The first commercial deliveries began to flow along
the U.S.$24 billion pipeline on Jan. 1, but
authorities marked the event with little fanfare amid
growing nationwide energy shortages. But very few
companies have signed up to be supplied, partly
because natural gas cannot be stored, and users must
commit to a "take-or-pay" agreement, regardless of
future energy needs.
"The economic, commercial viability of this project
has always been put in question," says visiting
scholar Edward Chow of the Carnegie Endowment for
International Peace in Washington.
"What has happened so far proves that governments,
particularly large, capable governments like China's,
have the capacity to construct mega-projects, which
they have done here," Chow told RFA special
correspondent Michael Lelyveld.
"But whether it has an economic utility and is
commercially viable or not is highly questionable," he
added.
Much of the motivation for the project—the second
biggest after the Three Gorges Dam—was to meet the
demands of Shanghai residents for cleaner energy to
improve air quality and reduce the use of
high-polluting coal. The government also promoted the
pipeline for political reasons, as part of its "Go
West" campaign to develop the poorer regions and
provinces in China's hinterland.
So far, the eastern half of the line is delivering gas
from the Chanqing oilfield in China's Ordos Basin to
the Shanghai municipal gas network in the district of
Qingpu as a temporary step. Work is continuing on the
western part of the line to reach the distant gas
fields of Xinjiang, which will eventually supply
Shanghai.
Officials say that gas is now reaching residential
users in Shanghai, as well as major enterprises like
the Shanghai Automotive Industry Corporation and
Baosteel.
However, there has been no word about 46 letters of
intent that PetroChina signed in 2001 with big
potential gas buyers that were supposed to become
binding contracts to underwrite the line. Without the
"take-or-pay" contracts, PetroChina has no guarantee
that its investment will produce gas sales. Many
buyers, like Shanghai's power plants, have held back
because gas prices are too high.
"The problem is, really it comes down to a lot of
regulatory issues within China," Sam Dale, Singapore
bureau chief for Petroleum Intelligence Weekly, told
RFA. "There are still disputes from the power
generation companies as to how much they are wanting
to pay for the gas that they can burn to turn into
power."
While the government allows different price bands for
peak and off-peak electricity, it still does not do so
for gas. Recent hints that the State Economic and
Reform Commission may freeze utility charges for the
next year to combat inflation give power producers
even less incentive to produce more, still less invest
in enormously capital-intensive gas-fired power
generating units.
"The Shanghai pipeline has come onstream just as you
have a much wider crisis across the whole energy
sector," said Philip Andrews-Speed, China energy
expert at the University of Dundee. "The lack of
coherent energy policy and a long-term strategy of
knowing where you're going has really been the
underlying cause of where we are at the moment."

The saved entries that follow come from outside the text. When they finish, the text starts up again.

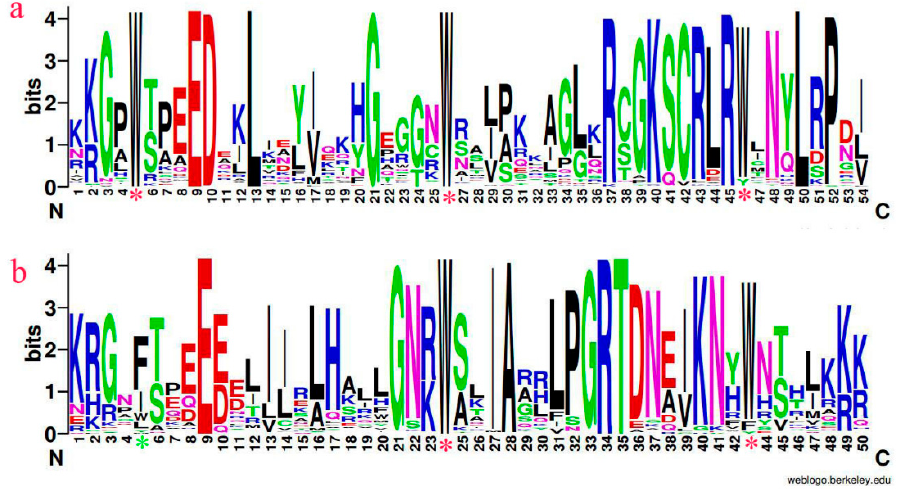
Figure 1. The sequence logos of R2 ( a ) and R3 ( b ) repeats are distributed in all R2R3-MYB proteins of the Vernicia species. The analysis of conserved domains of the R2 and R3 MYB sequences are based full-length alignments of VfR2R3-MYB and VmR2R3-MYB proteins in MEME Suite version on all the full-length alignments of Vf R2R3-MYB and Vm R2R3-MYB proteins in MEME Suite version 4.10.0.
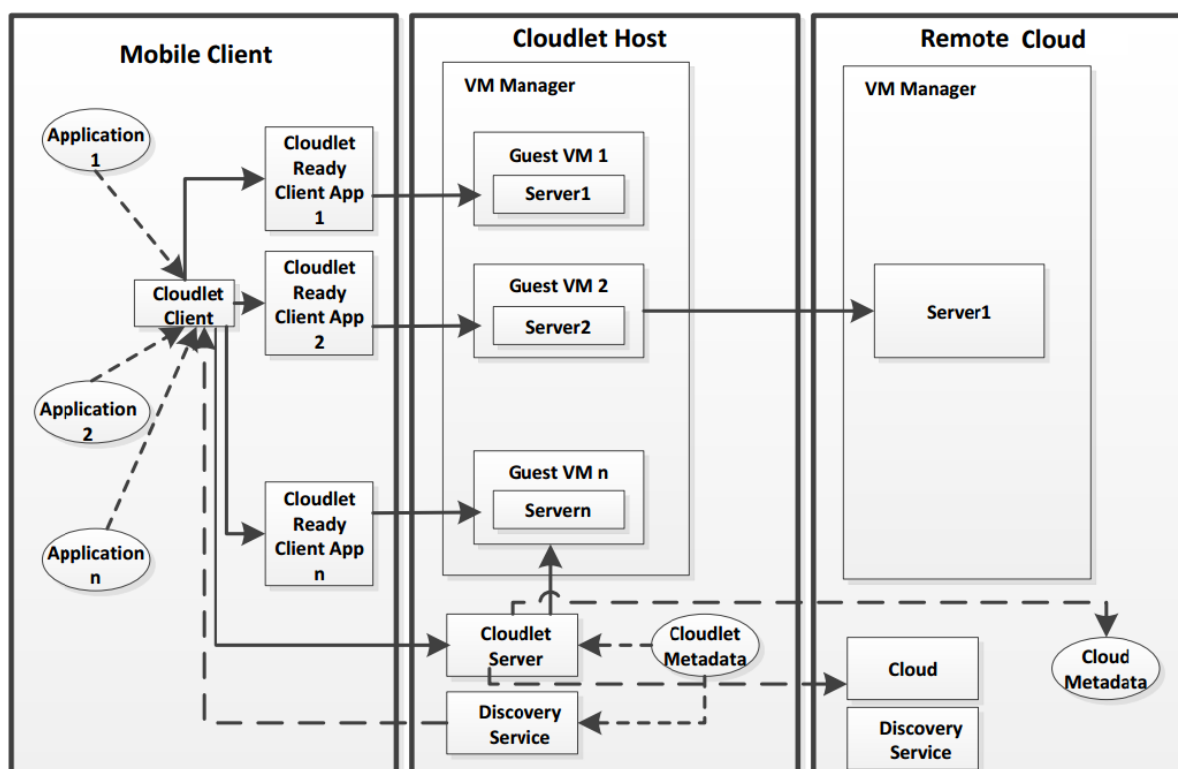
Figure 2. Proposed Multi-Latency Aware Offloading System Based on MLAWAS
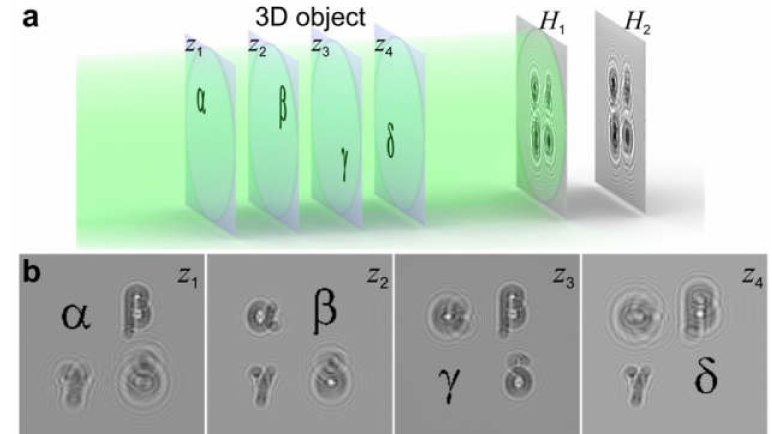
Figure 24. Reconstruction of 3D objects from two or more intensity measurements. ( a ) Experimental arrangement, in which the 3D sample is represented by a set of planes at di ff erent z -positions and two holograms are acquired at di ff erent distances from the sample, H 1 and H 2 . ( b ) Reconstructed amplitude distributions at four planes within the 3D sample distribution. Adapted from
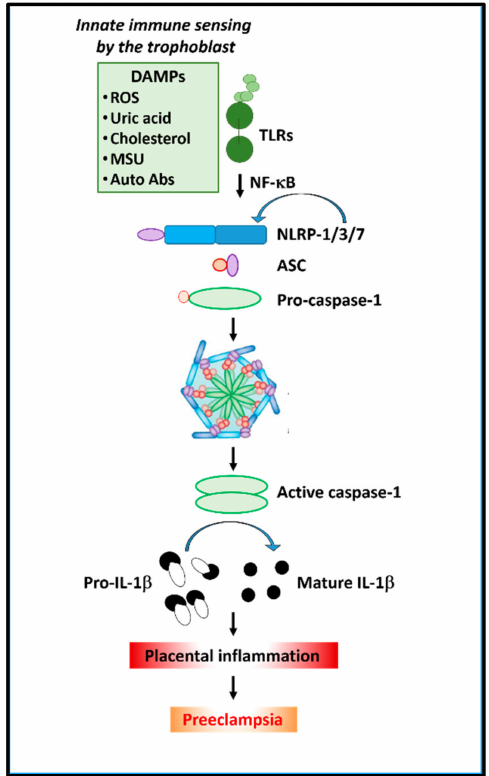
Figure 3. Depicts the role of inflammasomes in placental inflammation in preeclampsia. Cholesterol or uric acid crystals (alarmins) and extracellular vesicles / microparticles can trigger NLRP (1 / 3 / 7) inflammasomes in the placenta, which releases active caspase-1 and mature IL-1 β and increases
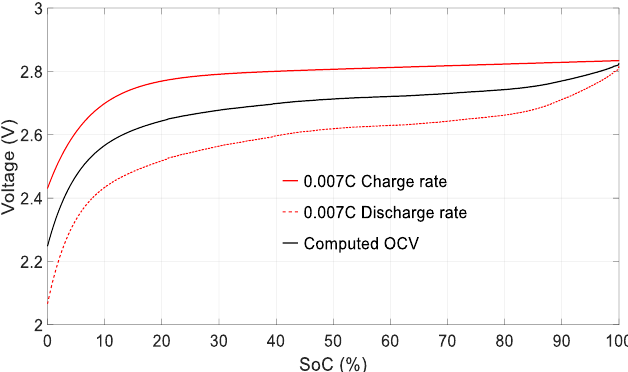
Figure 8. Open circuit voltage V OCV versus SoC obtained by averaging the terminal battery voltage during an entire charge and discharge cycle at 0.007 C.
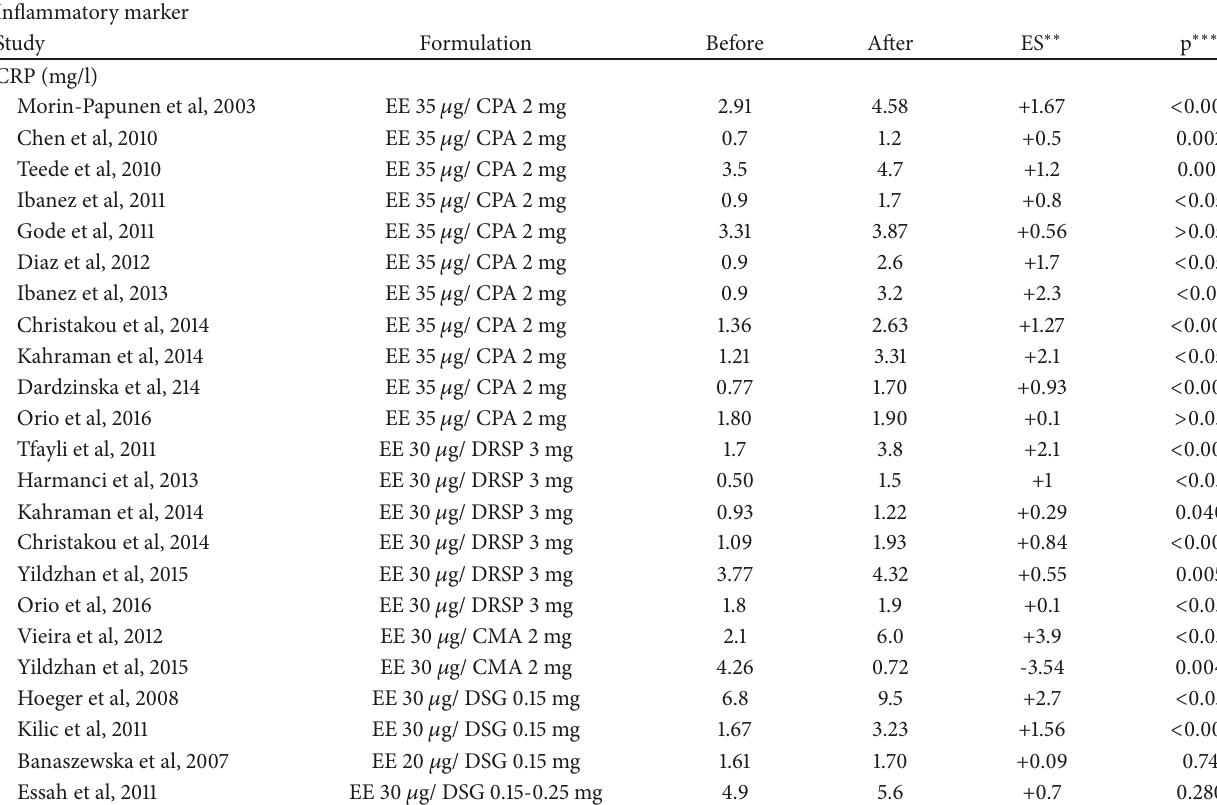
Table 3: Summary of the influence of different oral contraceptive combination on C-reactive protein in polycystic ovary syndrome ∗ . Inflammatory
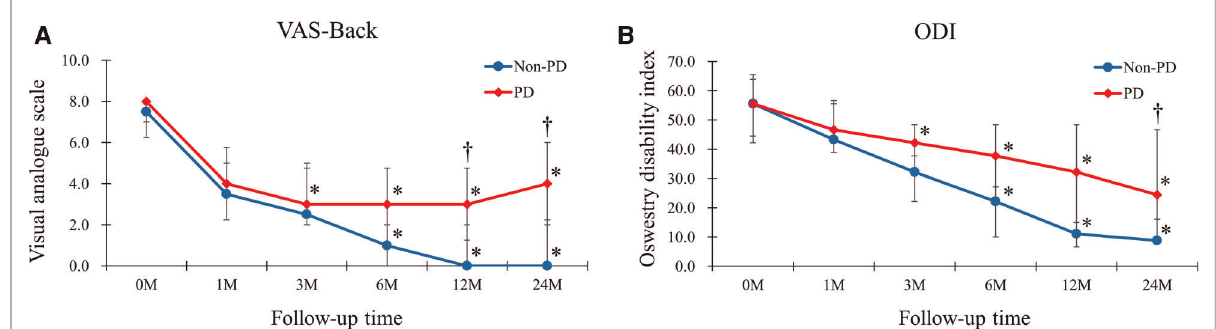
FIGURE 3 The VAS-Back and ODI of the Non-PD and PD groups. ( A ) Patients in the Non-PD group had better results than those of PD group in the VAS-Back at 12-months and 24-months postoperatively (0.00 vs. 3.00 postoperatively at 12-months, p = 0.030; 0.00 vs. 4.00 postoperatively at 24-months, p = 0.009). ( B ) The ODI at 24-months postoperatively showed better improvement in the Non-PD group (8.89 vs. 24.44, p =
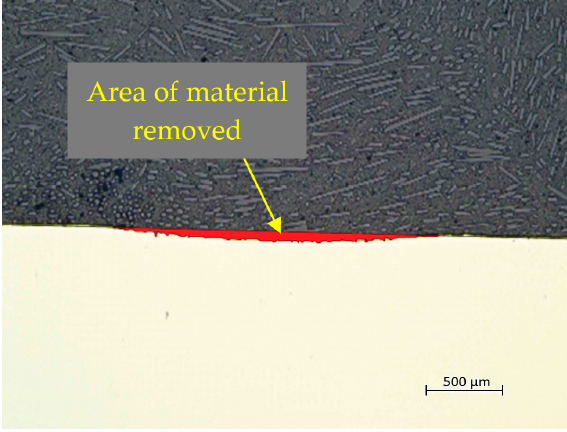
Figure 6. Groove created during the wear test with the marked area of removed material.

He said policymakers in Beijing had either ignored
warnings for years that they needed to create a
coordinated energy policy, or simply failed to make up
their minds. One effect of this vacillation is that
power plants are not being built fast enough because
Chinese investors have no idea whether investments
will pay.
"Until something is in place so that the players know
what the rules are and know where they're going and
within that framework there are incentives, until that
happens, I think the crisis is only going to get worse,"
Andrews-Speed said.
Carnegie's Edward Chow agrees. "It will be very
interesting to watch in the coming months whether the
new political leadership that's only been in place for
a year will similarly see this as an opportunity to
finally implement some structural reform," he told RFA.